==== The input ====

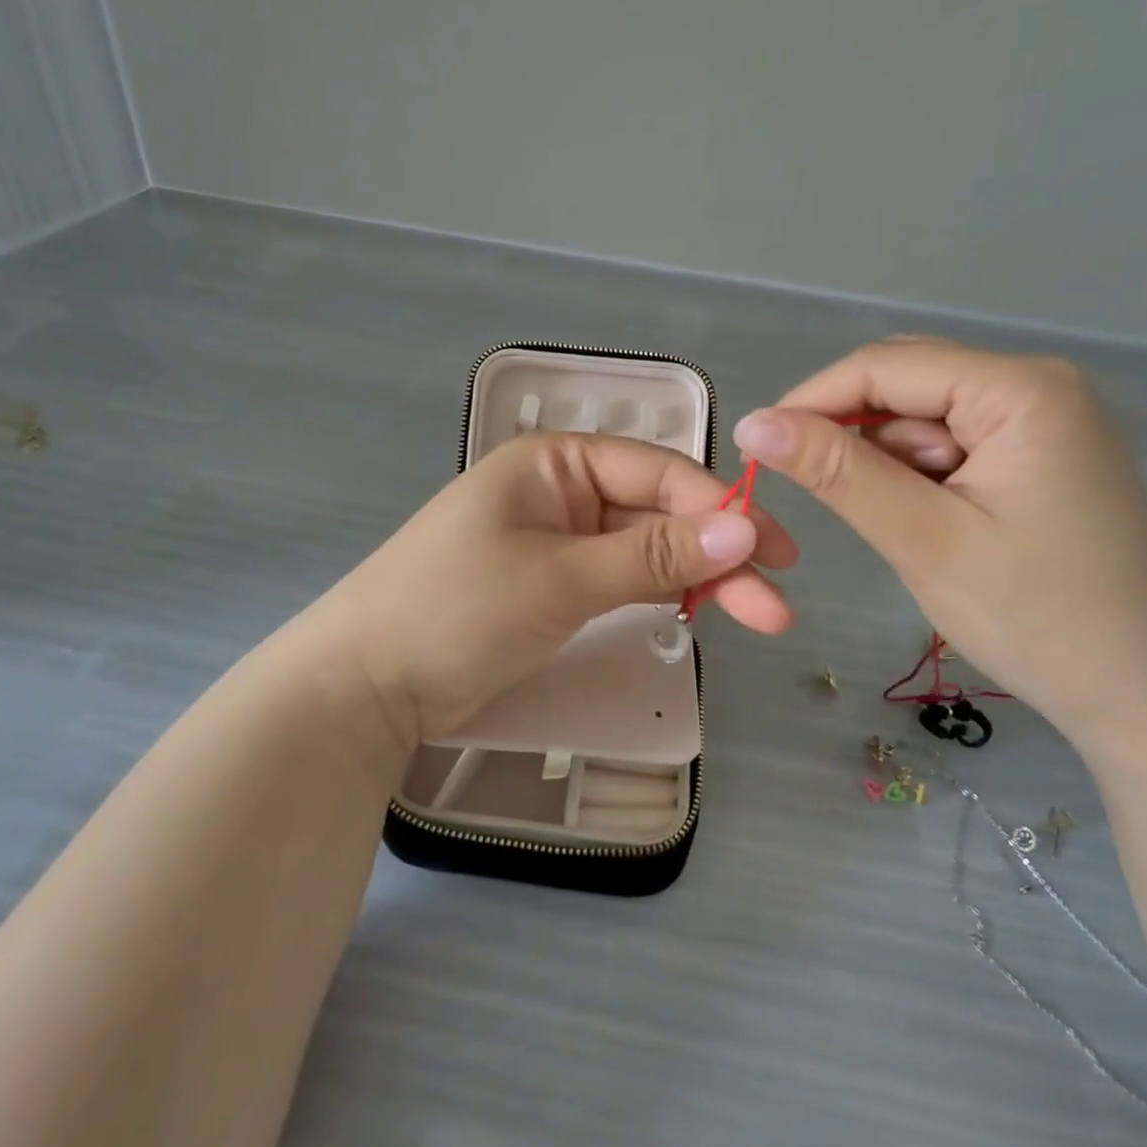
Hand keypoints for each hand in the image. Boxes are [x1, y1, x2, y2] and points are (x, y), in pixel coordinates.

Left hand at [308, 432, 796, 746]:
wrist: (368, 683)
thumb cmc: (457, 610)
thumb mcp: (562, 578)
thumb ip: (653, 556)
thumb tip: (745, 531)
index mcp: (555, 463)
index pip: (657, 472)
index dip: (719, 510)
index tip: (774, 552)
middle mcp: (561, 492)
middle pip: (658, 513)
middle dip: (718, 554)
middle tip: (779, 602)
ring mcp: (558, 542)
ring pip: (645, 550)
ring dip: (698, 578)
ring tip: (758, 614)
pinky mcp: (554, 587)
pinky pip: (621, 579)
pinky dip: (660, 593)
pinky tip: (700, 610)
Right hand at [734, 337, 1146, 736]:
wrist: (1142, 693)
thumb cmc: (1035, 616)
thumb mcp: (922, 539)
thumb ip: (838, 473)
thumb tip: (753, 424)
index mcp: (1021, 390)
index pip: (886, 366)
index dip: (811, 400)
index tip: (754, 447)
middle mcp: (1036, 386)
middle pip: (907, 383)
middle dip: (852, 435)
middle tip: (820, 496)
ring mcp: (1042, 421)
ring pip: (923, 419)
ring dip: (888, 464)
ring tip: (906, 530)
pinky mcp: (1037, 457)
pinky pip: (951, 446)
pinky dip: (918, 479)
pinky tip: (928, 525)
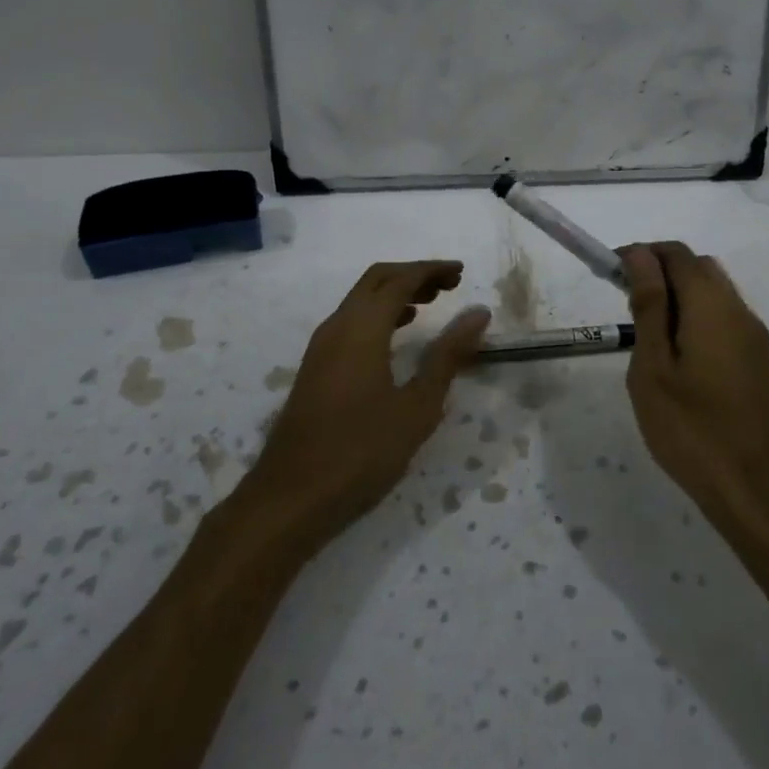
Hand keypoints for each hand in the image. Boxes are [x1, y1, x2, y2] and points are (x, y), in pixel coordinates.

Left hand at [246, 261, 490, 547]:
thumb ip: (448, 355)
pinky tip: (395, 337)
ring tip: (429, 306)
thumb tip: (478, 313)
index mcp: (361, 328)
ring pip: (360, 302)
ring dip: (394, 295)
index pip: (399, 280)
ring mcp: (320, 348)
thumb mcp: (417, 406)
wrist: (290, 499)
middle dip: (413, 276)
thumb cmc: (361, 452)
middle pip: (375, 281)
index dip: (431, 270)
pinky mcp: (315, 369)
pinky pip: (350, 323)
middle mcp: (337, 327)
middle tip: (449, 285)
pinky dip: (378, 316)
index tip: (461, 273)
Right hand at [619, 242, 768, 543]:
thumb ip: (648, 305)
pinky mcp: (758, 360)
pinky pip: (723, 317)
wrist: (756, 490)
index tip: (610, 275)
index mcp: (711, 305)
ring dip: (678, 295)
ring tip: (646, 333)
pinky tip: (676, 356)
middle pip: (697, 267)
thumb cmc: (691, 429)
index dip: (640, 254)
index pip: (675, 254)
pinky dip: (695, 316)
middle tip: (626, 304)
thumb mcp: (653, 367)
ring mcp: (753, 336)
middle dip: (659, 272)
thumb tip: (640, 256)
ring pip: (713, 291)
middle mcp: (739, 310)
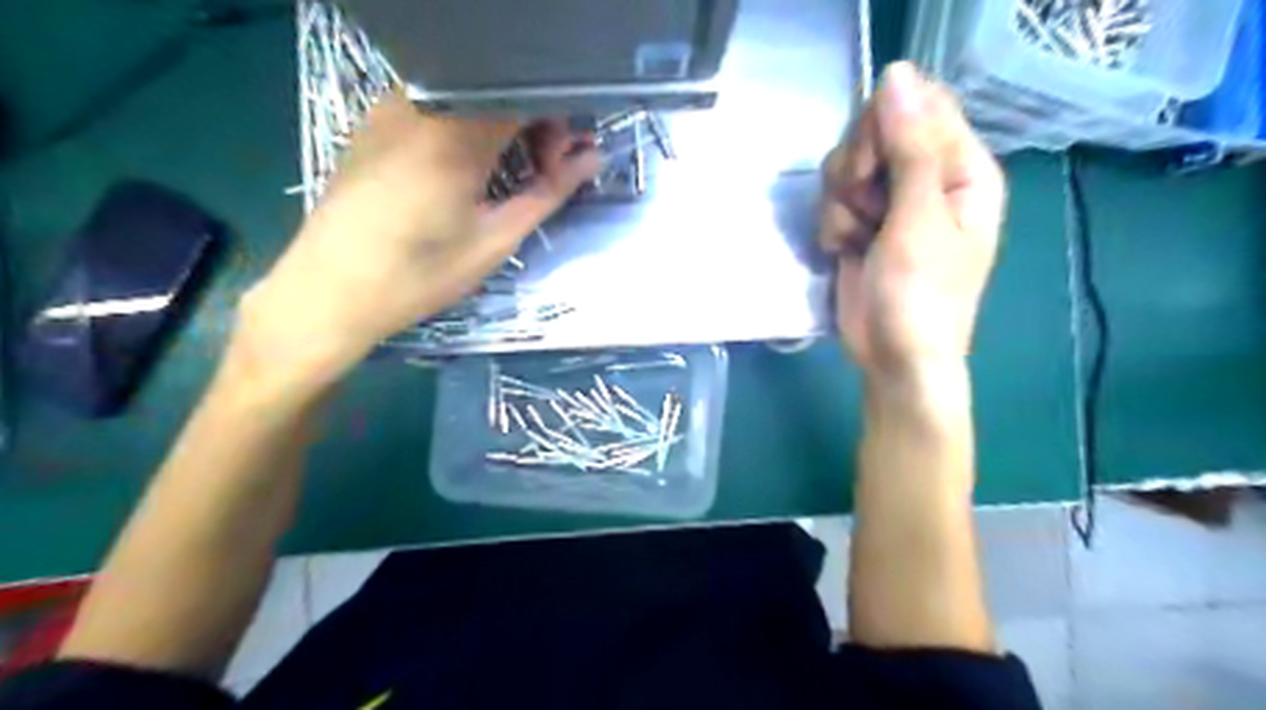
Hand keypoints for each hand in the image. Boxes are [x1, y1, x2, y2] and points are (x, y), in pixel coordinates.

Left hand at [239, 90, 601, 381]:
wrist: (330, 291)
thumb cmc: (420, 273)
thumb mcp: (496, 238)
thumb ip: (548, 192)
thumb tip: (592, 158)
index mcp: (456, 130)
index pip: (526, 92)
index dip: (557, 120)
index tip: (562, 163)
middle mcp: (420, 102)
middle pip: (497, 87)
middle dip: (532, 122)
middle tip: (542, 171)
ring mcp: (390, 107)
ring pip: (467, 94)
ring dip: (500, 124)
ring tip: (504, 174)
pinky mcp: (373, 122)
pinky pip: (435, 105)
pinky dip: (466, 126)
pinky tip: (466, 168)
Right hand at [823, 65, 1008, 383]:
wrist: (893, 358)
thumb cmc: (921, 296)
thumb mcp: (919, 220)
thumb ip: (908, 148)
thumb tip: (896, 73)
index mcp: (961, 168)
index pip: (919, 107)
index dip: (883, 127)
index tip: (869, 165)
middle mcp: (926, 178)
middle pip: (874, 132)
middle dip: (856, 170)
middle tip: (863, 206)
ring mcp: (889, 203)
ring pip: (845, 167)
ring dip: (841, 204)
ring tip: (856, 239)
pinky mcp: (860, 224)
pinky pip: (832, 200)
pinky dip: (832, 226)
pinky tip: (843, 252)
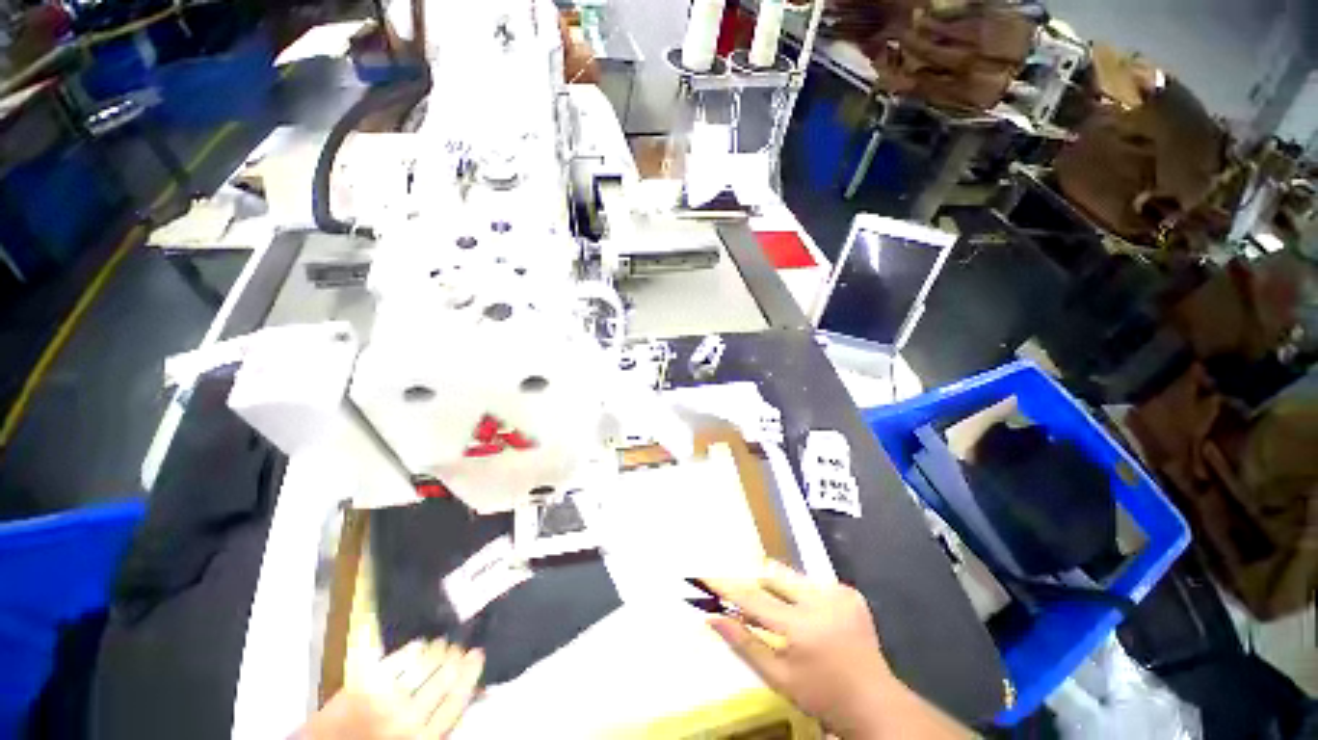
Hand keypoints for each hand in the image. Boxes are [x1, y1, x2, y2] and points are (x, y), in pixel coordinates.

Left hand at [302, 640, 484, 739]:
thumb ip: (440, 722)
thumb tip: (471, 691)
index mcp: (424, 739)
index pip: (458, 698)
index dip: (471, 672)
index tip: (479, 653)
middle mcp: (408, 719)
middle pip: (445, 677)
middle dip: (456, 657)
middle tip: (462, 645)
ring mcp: (385, 700)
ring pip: (425, 664)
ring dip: (438, 650)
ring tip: (443, 643)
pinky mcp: (364, 684)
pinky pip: (399, 659)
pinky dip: (414, 648)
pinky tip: (420, 644)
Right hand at [703, 563, 970, 738]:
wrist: (874, 702)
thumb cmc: (821, 696)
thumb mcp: (779, 678)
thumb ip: (745, 644)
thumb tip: (713, 617)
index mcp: (800, 627)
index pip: (753, 597)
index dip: (728, 586)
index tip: (708, 576)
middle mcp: (819, 602)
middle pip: (774, 577)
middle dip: (759, 586)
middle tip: (755, 606)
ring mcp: (838, 593)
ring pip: (793, 578)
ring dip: (783, 592)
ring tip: (789, 618)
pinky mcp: (850, 592)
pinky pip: (814, 583)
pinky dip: (805, 595)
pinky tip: (814, 619)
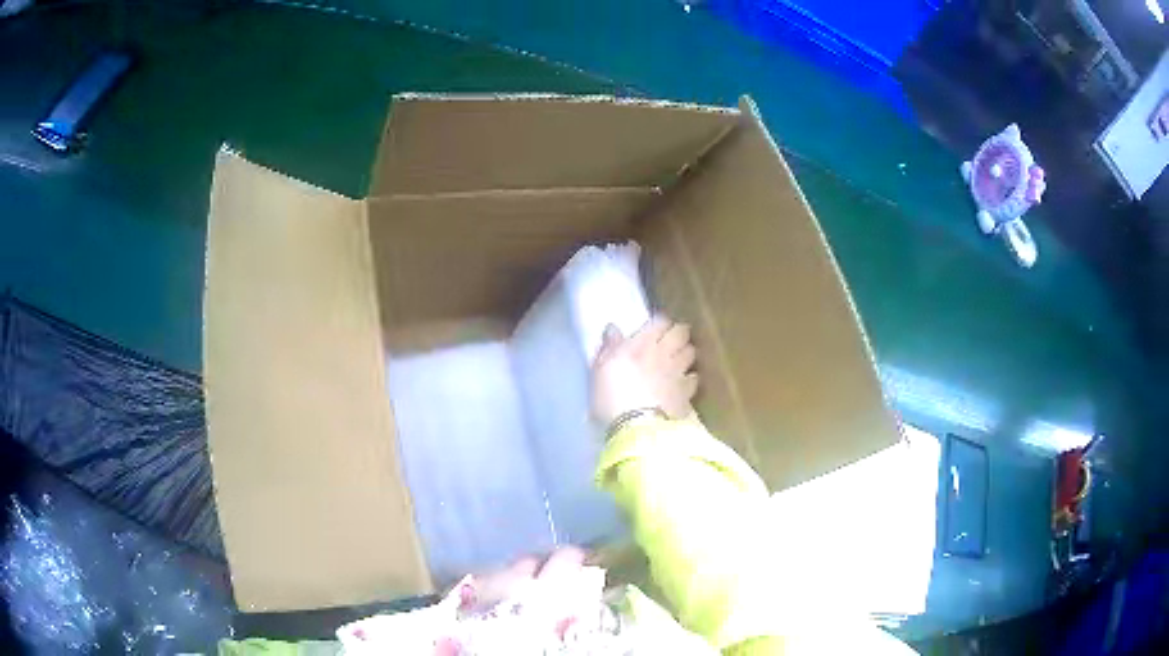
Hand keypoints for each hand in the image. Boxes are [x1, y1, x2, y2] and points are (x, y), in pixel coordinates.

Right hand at [591, 315, 697, 425]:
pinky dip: (690, 378)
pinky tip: (684, 383)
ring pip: (691, 352)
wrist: (636, 426)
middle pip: (681, 332)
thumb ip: (609, 347)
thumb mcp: (600, 370)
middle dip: (678, 333)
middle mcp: (665, 353)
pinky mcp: (687, 393)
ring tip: (679, 359)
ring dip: (686, 352)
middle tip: (671, 339)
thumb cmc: (612, 396)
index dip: (659, 323)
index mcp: (642, 343)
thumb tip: (613, 328)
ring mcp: (678, 373)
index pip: (660, 321)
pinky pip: (694, 378)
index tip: (655, 328)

====

Go through the listing and restate each line word for word, leaving out the pictures.

Hand keypoints for each hand in the image. Boxes are [x1, y1, x2, y2] and points are (x, y), in pixel coordinates.

Left hand at [308, 432, 796, 746]:
wrist: (368, 683)
thumb cmc: (457, 610)
thumb mcp: (562, 578)
thumb ip: (653, 556)
thumb tip: (745, 531)
index mcp: (555, 463)
index pip: (657, 472)
index dip: (719, 510)
index tip: (774, 552)
middle mcp: (561, 492)
middle pip: (658, 513)
middle dip: (718, 554)
middle tip: (779, 602)
ring mcp: (558, 542)
ring pip: (645, 550)
ring dip: (698, 578)
ring tip: (758, 614)
pinky mcp: (554, 587)
pinky pip: (621, 579)
pinky dip: (660, 593)
pinky tip: (700, 610)
Right hand at [734, 337, 1146, 736]:
wrist: (1142, 693)
thumb cmc: (1035, 616)
thumb mcp: (922, 539)
thumb ip: (838, 473)
thumb tip: (753, 424)
index mcp: (1021, 390)
index pip: (886, 366)
index dip: (811, 400)
index tip: (754, 447)
middle mcp: (1036, 386)
middle pip: (907, 383)
middle dip: (852, 435)
middle tip: (820, 496)
ring mcp: (1042, 421)
ring pip: (923, 419)
ring dip: (888, 464)
ring tip: (906, 530)
pinky mcp: (1037, 457)
pinky pip: (951, 446)
pinky dip: (918, 479)
pinky tip: (928, 525)
Hand keypoints for each hand in the image. Boxes are [x1, y1, x2, y2] and points are (x, y), in pixel coordinates.

Left hand at [246, 261, 490, 547]:
thumb ip: (448, 355)
pinky tip: (395, 337)
ring tip: (429, 306)
thumb tip: (478, 313)
index mcp: (361, 328)
ring pip: (360, 302)
ring dip: (394, 295)
index pip: (399, 280)
ring mcp: (320, 348)
thumb mcp: (417, 406)
wrist: (290, 499)
middle dip: (413, 276)
thumb cmc: (361, 452)
middle pip: (375, 281)
index dip: (431, 270)
pinky mcp: (315, 369)
pinky pip: (350, 323)
middle mcp: (337, 327)
middle tip: (449, 285)
pinky dip: (378, 316)
index tip: (461, 273)
Right hand at [619, 242, 768, 543]:
thumb ip: (648, 305)
pinky mcp: (758, 360)
pinky pip: (723, 317)
wrist: (756, 490)
index tip: (610, 275)
index mcp: (711, 305)
ring dip: (678, 295)
ring tip: (646, 333)
pinky tip: (676, 356)
middle pip: (697, 267)
thumb cmc: (691, 429)
index dip: (640, 254)
index pip: (675, 254)
pinky dip: (695, 316)
middle tip: (626, 304)
thumb mcp: (653, 367)
ring mcp: (753, 336)
middle dip: (659, 272)
thumb tip: (640, 256)
ring pip: (713, 291)
middle mcp: (739, 310)
Hand keypoints for each hand in the image. Boxes are [x1, y1, x2, y2] and points are (x, y), in pixel coordinates.

Left hand at [239, 90, 601, 381]:
wrist: (330, 291)
thumb cmc: (420, 273)
thumb mcp: (496, 238)
thumb ip: (548, 192)
thumb tip: (592, 158)
index mcp: (456, 130)
index pip: (526, 92)
index dip: (557, 120)
index tip: (562, 163)
middle mcp: (420, 102)
middle pip: (497, 87)
middle dip: (532, 122)
middle tip: (542, 171)
ring mcp: (390, 107)
ring pip: (467, 94)
ring dip: (500, 124)
ring tip: (504, 174)
pinky mcp: (373, 122)
pinky pip: (435, 105)
pinky dip: (466, 126)
pinky tip: (466, 168)
Right hand at [823, 65, 1008, 383]:
wrist: (893, 358)
thumb cmc: (921, 296)
thumb mcp: (919, 220)
thumb ip: (908, 148)
thumb tip: (896, 73)
index mcp: (961, 168)
index pip: (919, 107)
index dip: (883, 127)
index tip: (869, 165)
middle mcp: (926, 178)
middle pip: (874, 132)
middle dip: (856, 170)
middle tip: (863, 206)
ring mcp: (889, 203)
ring pip: (845, 167)
ring dip: (841, 204)
ring tip: (856, 239)
pinky mcp: (860, 224)
pinky pip: (832, 200)
pinky dip: (832, 226)
pinky tip: (843, 252)
Hand keypoints for each hand in the image. Boxes are [x1, y1, x2, y2] and points are (x, y), in pixel coordinates.

Left hand at [302, 640, 484, 739]:
thumb ip: (440, 722)
thumb tip: (471, 691)
index mcp: (424, 739)
index pip: (458, 698)
index dip: (471, 672)
index tip: (479, 653)
middle mcp: (408, 719)
middle pip: (445, 677)
middle dip: (456, 657)
middle tip: (462, 645)
ring mcp: (385, 700)
ring pip: (425, 664)
ring dip: (438, 650)
ring tip: (443, 643)
pinky mcp: (364, 684)
pinky pip: (399, 659)
pinky dip: (414, 648)
pinky tip: (420, 644)
Right hand at [703, 563, 970, 738]:
wrist: (874, 702)
thumb cmc: (821, 696)
thumb mcp: (779, 678)
thumb ip: (745, 644)
thumb tip: (713, 617)
index mcp: (800, 627)
index pip: (753, 597)
index dip: (728, 586)
index tip: (708, 576)
middle mcp: (819, 602)
middle pip: (774, 577)
middle dip: (759, 586)
middle tip: (755, 606)
ring mcp: (838, 593)
ring pip: (793, 578)
ring dip: (783, 592)
ring tip: (789, 618)
pinky mcp: (850, 592)
pinky pip: (814, 583)
pinky dip: (805, 595)
pinky tip: (814, 619)
Hand keypoints for each hand in the image. Boxes are [x1, y1, x2, y2] and points are (x, y), in pixel coordinates.

Right hand at [591, 315, 697, 425]:
pinky dip: (690, 378)
pinky tip: (684, 383)
ring pip: (691, 352)
wrist: (636, 426)
middle pip: (681, 332)
thumb ip: (609, 347)
thumb mcp: (600, 370)
middle dip: (678, 333)
middle mcp: (665, 353)
pinky mcp: (687, 393)
ring tip: (679, 359)
ring dip: (686, 352)
middle tip: (671, 339)
thumb cmc: (612, 396)
index dip: (659, 323)
index mcp: (642, 343)
thumb tip: (613, 328)
ring mcp: (678, 373)
index pip: (660, 321)
pinky pip: (694, 378)
index tip: (655, 328)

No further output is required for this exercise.